In the first round, the #7 seed faces off against the #10 and the #8 faces off against the #9. The #1 and #2 seeds play the winner of those games in the quarterfinals, while the #3 seed faces off against the #6 seed and the #4 seed faces off against the #5 seed.
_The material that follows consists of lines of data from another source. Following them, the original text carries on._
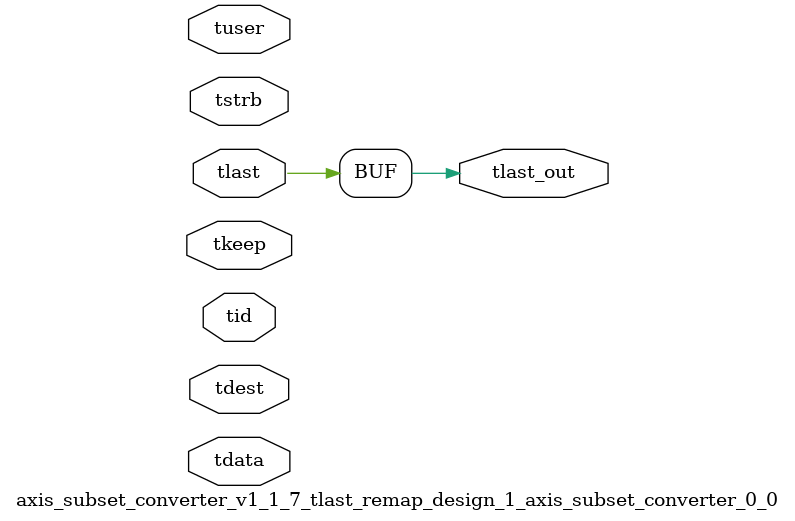
<source format=v>


`timescale 1ps/1ps

module axis_subset_converter_v1_1_7_tlast_remap_design_1_axis_subset_converter_0_0 #
(
parameter C_S_AXIS_TID_WIDTH   = 1,
parameter C_S_AXIS_TUSER_WIDTH = 0,
parameter C_S_AXIS_TDATA_WIDTH = 0,
parameter C_S_AXIS_TDEST_WIDTH = 0
)
(
input  [(C_S_AXIS_TID_WIDTH   == 0 ? 1 : C_S_AXIS_TID_WIDTH)-1:0       ] tid,
input  [(C_S_AXIS_TDATA_WIDTH == 0 ? 1 : C_S_AXIS_TDATA_WIDTH)-1:0     ] tdata,
input  [(C_S_AXIS_TUSER_WIDTH == 0 ? 1 : C_S_AXIS_TUSER_WIDTH)-1:0     ] tuser,
input  [(C_S_AXIS_TDEST_WIDTH == 0 ? 1 : C_S_AXIS_TDEST_WIDTH)-1:0     ] tdest,
input  [(C_S_AXIS_TDATA_WIDTH/8)-1:0 ] tkeep,
input  [(C_S_AXIS_TDATA_WIDTH/8)-1:0 ] tstrb,
input  [0:0]                                                             tlast,
output                                                                   tlast_out
);

assign tlast_out = {tlast[0]};

endmodule


</source>
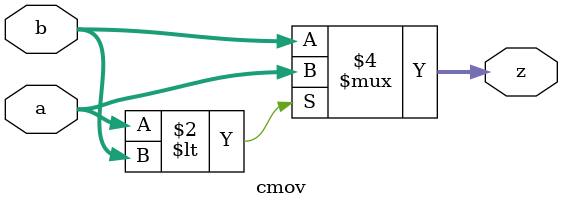
<source format=v>
`timescale 1ns / 1ps

module cmov(a,b,z);
    
    input [31:0] a,b;
    output reg [31:0] z;
    
    always @(*) begin
        if (a<b) z <= a;
        else z <= b;
    end
endmodule

</source>
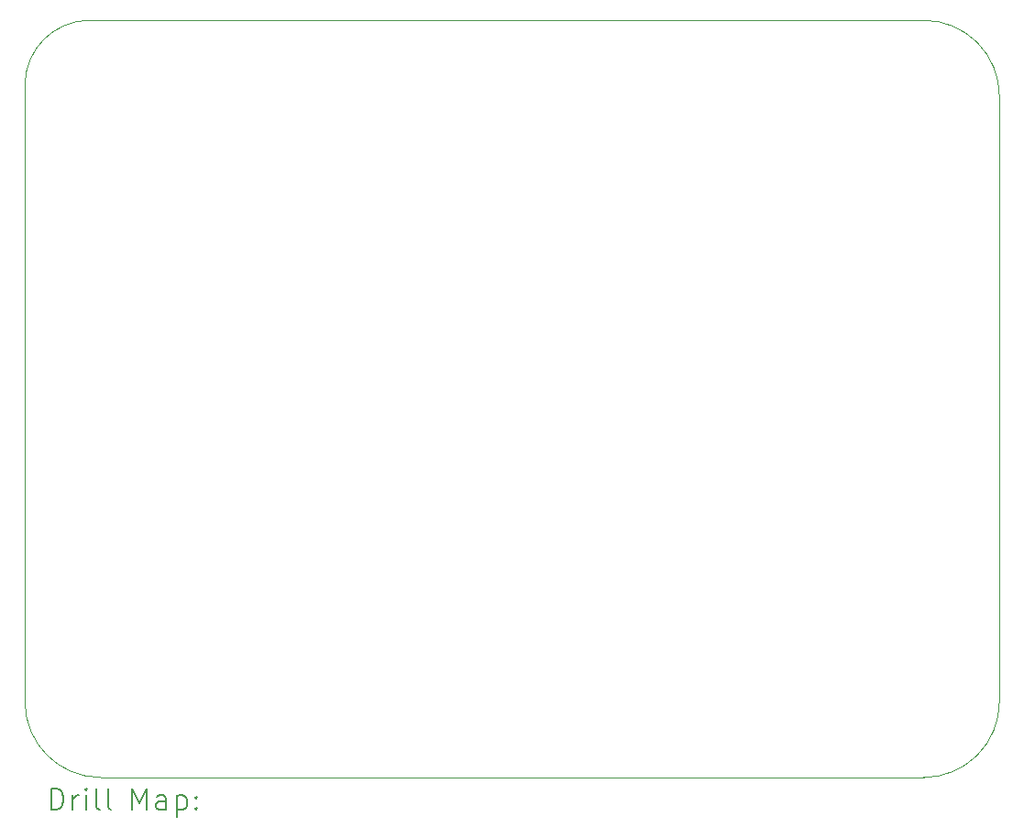
<source format=gbr>
%TF.GenerationSoftware,KiCad,Pcbnew,(7.0.0)*%
%TF.CreationDate,2023-10-26T11:16:49+02:00*%
%TF.ProjectId,Kyttiludzinator,4b797474-696c-4756-947a-696e61746f72,rev?*%
%TF.SameCoordinates,Original*%
%TF.FileFunction,Drillmap*%
%TF.FilePolarity,Positive*%
%FSLAX45Y45*%
G04 Gerber Fmt 4.5, Leading zero omitted, Abs format (unit mm)*
G04 Created by KiCad (PCBNEW (7.0.0)) date 2023-10-26 11:16:49*
%MOMM*%
%LPD*%
G01*
G04 APERTURE LIST*
%ADD10C,0.100000*%
%ADD11C,0.200000*%
G04 APERTURE END LIST*
D10*
X13300000Y-3800000D02*
G75*
G03*
X12700000Y-4400000I0J-600000D01*
G01*
X21700000Y-4500000D02*
X21700000Y-10100000D01*
X12700000Y-4800000D02*
X12700000Y-4400000D01*
X21000000Y-10800000D02*
G75*
G03*
X21700000Y-10100000I0J700000D01*
G01*
X13400000Y-10800000D02*
X21000000Y-10800000D01*
X12700000Y-4800000D02*
X12700000Y-10100000D01*
X12700000Y-10100000D02*
G75*
G03*
X13400000Y-10800000I700000J0D01*
G01*
X21700000Y-4500000D02*
G75*
G03*
X21000000Y-3800000I-700000J0D01*
G01*
X20300000Y-3800000D02*
X21000000Y-3800000D01*
X13300000Y-3800000D02*
X13600000Y-3800000D01*
X13600000Y-3800000D02*
X20300000Y-3800000D01*
D11*
X12942619Y-11098476D02*
X12942619Y-10898476D01*
X12942619Y-10898476D02*
X12990238Y-10898476D01*
X12990238Y-10898476D02*
X13018809Y-10908000D01*
X13018809Y-10908000D02*
X13037857Y-10927048D01*
X13037857Y-10927048D02*
X13047381Y-10946095D01*
X13047381Y-10946095D02*
X13056905Y-10984190D01*
X13056905Y-10984190D02*
X13056905Y-11012762D01*
X13056905Y-11012762D02*
X13047381Y-11050857D01*
X13047381Y-11050857D02*
X13037857Y-11069905D01*
X13037857Y-11069905D02*
X13018809Y-11088952D01*
X13018809Y-11088952D02*
X12990238Y-11098476D01*
X12990238Y-11098476D02*
X12942619Y-11098476D01*
X13142619Y-11098476D02*
X13142619Y-10965143D01*
X13142619Y-11003238D02*
X13152143Y-10984190D01*
X13152143Y-10984190D02*
X13161667Y-10974667D01*
X13161667Y-10974667D02*
X13180714Y-10965143D01*
X13180714Y-10965143D02*
X13199762Y-10965143D01*
X13266428Y-11098476D02*
X13266428Y-10965143D01*
X13266428Y-10898476D02*
X13256905Y-10908000D01*
X13256905Y-10908000D02*
X13266428Y-10917524D01*
X13266428Y-10917524D02*
X13275952Y-10908000D01*
X13275952Y-10908000D02*
X13266428Y-10898476D01*
X13266428Y-10898476D02*
X13266428Y-10917524D01*
X13390238Y-11098476D02*
X13371190Y-11088952D01*
X13371190Y-11088952D02*
X13361667Y-11069905D01*
X13361667Y-11069905D02*
X13361667Y-10898476D01*
X13495000Y-11098476D02*
X13475952Y-11088952D01*
X13475952Y-11088952D02*
X13466428Y-11069905D01*
X13466428Y-11069905D02*
X13466428Y-10898476D01*
X13691190Y-11098476D02*
X13691190Y-10898476D01*
X13691190Y-10898476D02*
X13757857Y-11041333D01*
X13757857Y-11041333D02*
X13824524Y-10898476D01*
X13824524Y-10898476D02*
X13824524Y-11098476D01*
X14005476Y-11098476D02*
X14005476Y-10993714D01*
X14005476Y-10993714D02*
X13995952Y-10974667D01*
X13995952Y-10974667D02*
X13976905Y-10965143D01*
X13976905Y-10965143D02*
X13938809Y-10965143D01*
X13938809Y-10965143D02*
X13919762Y-10974667D01*
X14005476Y-11088952D02*
X13986428Y-11098476D01*
X13986428Y-11098476D02*
X13938809Y-11098476D01*
X13938809Y-11098476D02*
X13919762Y-11088952D01*
X13919762Y-11088952D02*
X13910238Y-11069905D01*
X13910238Y-11069905D02*
X13910238Y-11050857D01*
X13910238Y-11050857D02*
X13919762Y-11031810D01*
X13919762Y-11031810D02*
X13938809Y-11022286D01*
X13938809Y-11022286D02*
X13986428Y-11022286D01*
X13986428Y-11022286D02*
X14005476Y-11012762D01*
X14100714Y-10965143D02*
X14100714Y-11165143D01*
X14100714Y-10974667D02*
X14119762Y-10965143D01*
X14119762Y-10965143D02*
X14157857Y-10965143D01*
X14157857Y-10965143D02*
X14176905Y-10974667D01*
X14176905Y-10974667D02*
X14186428Y-10984190D01*
X14186428Y-10984190D02*
X14195952Y-11003238D01*
X14195952Y-11003238D02*
X14195952Y-11060381D01*
X14195952Y-11060381D02*
X14186428Y-11079429D01*
X14186428Y-11079429D02*
X14176905Y-11088952D01*
X14176905Y-11088952D02*
X14157857Y-11098476D01*
X14157857Y-11098476D02*
X14119762Y-11098476D01*
X14119762Y-11098476D02*
X14100714Y-11088952D01*
X14281667Y-11079429D02*
X14291190Y-11088952D01*
X14291190Y-11088952D02*
X14281667Y-11098476D01*
X14281667Y-11098476D02*
X14272143Y-11088952D01*
X14272143Y-11088952D02*
X14281667Y-11079429D01*
X14281667Y-11079429D02*
X14281667Y-11098476D01*
X14281667Y-10974667D02*
X14291190Y-10984190D01*
X14291190Y-10984190D02*
X14281667Y-10993714D01*
X14281667Y-10993714D02*
X14272143Y-10984190D01*
X14272143Y-10984190D02*
X14281667Y-10974667D01*
X14281667Y-10974667D02*
X14281667Y-10993714D01*
M02*

</source>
The tournament has been held since 1986.

==Results==

Big South Conference women's basketball tournament
| Year | Champions | Score | Runner-up | Venue |
| 1987 | Radford (1) | 71–59 | Campbell | Dedmon Center (Radford, VA) |
| 1988 | Radford (2) | 100–81 | Campbell | Carter Gymnasium (Buies Creek, NC) |
| 1989 | Campbell (1) | 58–53 | Radford | Dedmon Center (Radford, VA) |
| 1990 | Radford (3) | 69–65 | Campbell | Justice Center (Asheville, NC) |
| 1991 | Radford (4) | 65–64 | Campbell | Dedmon Center (Radford, VA) |
| 1992 | Radford (5) | 85–77 | Campbell |
| 1993 | Radford (6) | 62–57 | UNC Greensboro |
| 1994 | Radford (7) | 83–78 | UNC Greensboro | Spectator Gymnasium (Greensboro, NC) |
| 1995 | Radford (8) | 68–63 | UNC Greensboro | Dedmon Center (Radford, VA) |
| 1996 | Radford (9) | 85–83 | Winthrop |
| 1997 | Liberty (1) | 89–82 | UNC Greensboro | Vines Center (Lynchburg, VA) |
| 1998 | Liberty (2) | 65–53 | UNC Asheville |
| 1999 | Liberty (3) | 68–55 | Coastal Carolina | Asheville Civic Center (Asheville, NC) |
| 2000 | Liberty (4) | 74–64 | Coastal Carolina |
| 2001 | Liberty (5) | 52–47 | Elon | Roanoke Civic Center (Roanoke, VA) |
| 2002 | Liberty (6) | 57–33 | Coastal Carolina |
| 2003 | Liberty (7) | 84–71 | High Point | Vines Center (Lynchburg, VA) |
| 2004 | Liberty (8) | 54–41 | Birmingham-Southern |
| 2005 | Liberty (9) | 88–41 | UNC Asheville |
| 2006 | Liberty (10) | 53–50 | High Point |
| 2007 | UNC Asheville (1) | 67–57 | Radford | Justice Center (Asheville, NC) |
| 2008 | Liberty (11) | 66–65 | Radford |
| 2009 | Liberty (12) | 51–50 | Gardner–Webb | Millis Center (High Point, NC) |
| 2010 | Liberty (13) | 68–66 | Gardner–Webb |
| 2011 | Gardner–Webb (1) | 67–66 | Liberty |
| 2012 | Liberty (14) | 81–73 | High Point |
| 2013 | Liberty (15) | 54–45 | Longwood | HTC Center (Conway, SC) |
| 2014 | Winthrop (1) | 87–74 | High Point |
| 2015 | Liberty (16) | 74–64 | High Point |
| 2016 | UNC Asheville (2) | 64–62 (OT) | Liberty | Kimmel Arena (Asheville, NC) |
| 2017 | UNC Asheville (3) | 49–48 | Radford | Vines Center (Lynchburg, VA) |
| 2018 | Liberty (17) | 60–42 | UNC Asheville |
| 2019 | Radford (10) | 57–45 | Campbell | Dedmon Center (Radford, VA) |
| 2020 | Cancelled due to the COVID-19 pandemic. |  |  |  |
| 2021 | High Point (1) | 62–46 | Campbell | Millis Center (High Point, NC) |
| 2022 | Longwood (1) | 86–47 | Campbell | Bojangles Coliseum (Charlotte, NC) |
| 2023 | Gardner-Webb (2) | 74–61 | High Point |
| 2024 | Presbyterian (1) | 60–37 | Radford | Qubein Center (High Point, NC) |
| 2025 | High Point (2) | 59–53 | Longwood | Freedom Hall Civic Center (Johnson City, TN) |
| 2025 | High Point (3) | 71–67 | Radford |

==Champions==

| School | Championships | Championship Years |
|---|---|---|
| Liberty | 17 | 1997, 1998, 1999, 2000, 2001, 2002, 2003, 2004, 2005, 2006, 2008, 2009, 2010, 2012, 2013, 2015, 2018 |
| Radford | 10 | 1987, 1988, 1990, 1991, 1992, 1993, 1994, 1995, 1996, 2019 |
| High Point | 3 | 2021, 2025, 2026 |
| UNC Asheville | 3 | 2007, 2016, 2017 |
| Gardner–Webb | 2 | 2011, 2023 |
| Campbell | 1 | 1989 |
| Longwood | 1 | 2022 |
| Presbyterian | 1 | 2024 |
| Winthrop | 1 | 2014 |

- Charleston Southern and USC Upstate have not yet won a Big South tournament.
- Armstrong State, Augusta State, Birmingham-Southern, Davidson, Elon, Hampton, North Carolina A&T, Towson, UMBC, and UNC Greensboro never won the tournament as Big South members.
- Schools highlighted in pink are former Big South members.